The Breakup Plan
I think that if my family had died differently, or at least under better circumstances, I would have felt less angry. Better, maybe. More at peace. I don’t know, I guess that sounds pretty crazy. But I have to believe that if their deaths hadn’t been so fucking tragic, I could have accepted it and moved on. But I couldn’t and I never will. Because I just can’t. That’s why I was the way I was as I kid. That’s why I was the way I was as a teenager. That’s why I am the way I am now. Their deaths were a perfect illustration for the fucked up son and brother they got stuck with, and they paid the final price.

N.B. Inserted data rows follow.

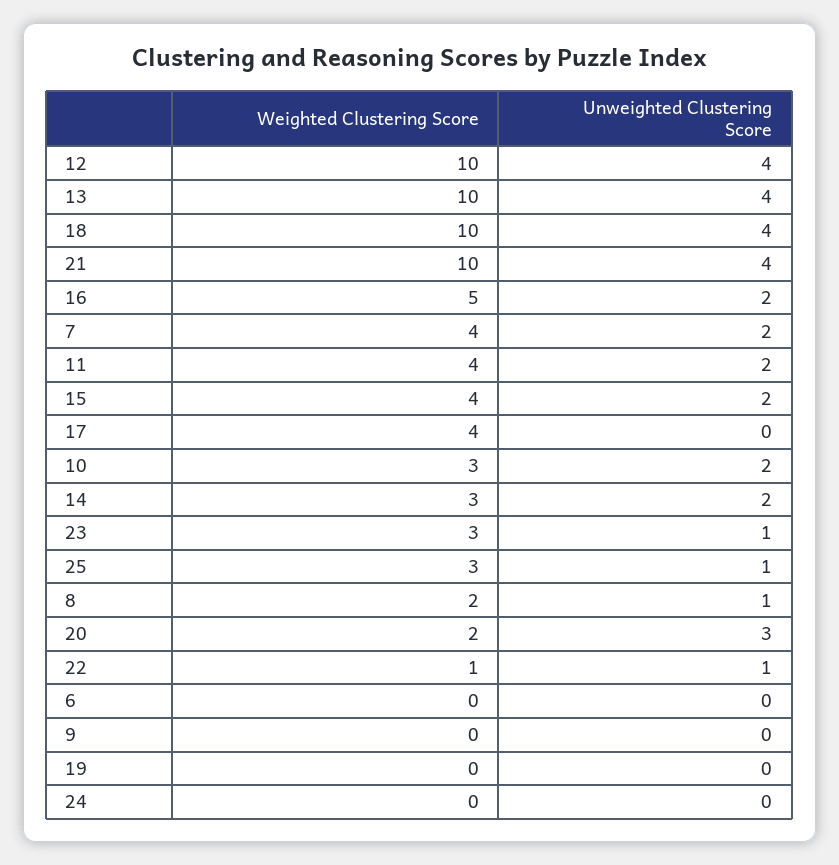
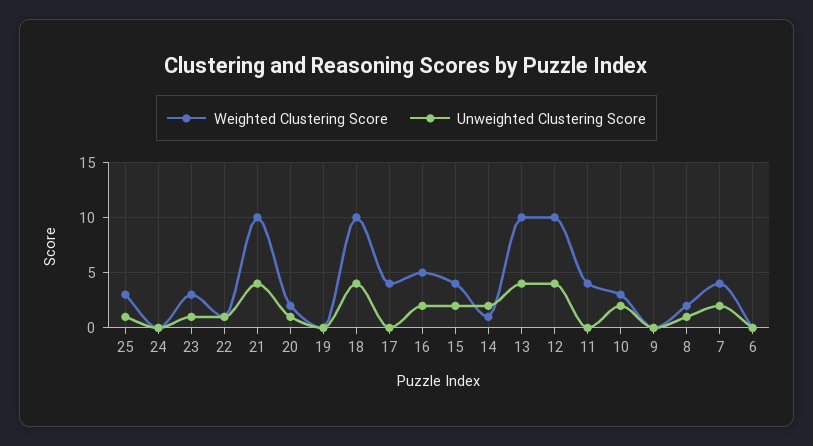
  {
    "Weighted Clustering Score": {
      "12": 10,
      "13": 10,
      "18": 10,
      "21": 10,
      "16": 5,
      "7": 4,
      "11": 4,
      "15": 4,
      "17": 4,
      "10": 3,
-     "14": 3,
+     "14": 1,
      "23": 3,
      "25": 3,
      "8": 2,
      "20": 2,
      "22": 1,
      "6": 0,
      "9": 0,
      "19": 0,
      "24": 0
    },
    "Unweighted Clustering Score": {
      "12": 4,
      "13": 4,
      "18": 4,
      "21": 4,
      "16": 2,
      "7": 2,
-     "11": 2,
+     "11": 0,
      "15": 2,
      "17": 0,
      "10": 2,
      "14": 2,
      "23": 1,
      "25": 1,
      "8": 1,
-     "20": 3,
+     "20": 1,
      "22": 1,
      "6": 0,
      "9": 0,
      "19": 0,
      "24": 0
    }
  }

I’m just thankful I eventually got my life together. Finally pulled my head out of my ass. Somehow made it into a good college (my uncle helped with that, it pays to have connections), and that’s when things started to turn around. After years of beating myself up and hating myself, I finally figured out the secret to life. Stop giving a fuck. And I started funneling all my God-given energy into making something of myself. I live my life for me and no one else. This way I’m happy and no one gets hurt—Including myself. I keep everyone I know at arms-length and it works. I’m a damned successful executive of a damned successful corporation and I’m finally happy. After a life of torment and agony, I’m finally happy. I take what I want, pass on what I don’t, and naturally, I don’t do relationships. There’s no need for them—they only cause unhappiness which is what I’m looking to avoid. After getting a good job straight out of college (thanks again, Uncle Richard), I worked my ass off all the way to the marketing executive of a dominating online retailer, and my every dream has come true. I am exactly who and what I’ve always wanted to be. Until one day my entire fucking life was turned upside down.
So, that’s how I met the biggest pain in the ass I’d ever known—Penny Reynolds.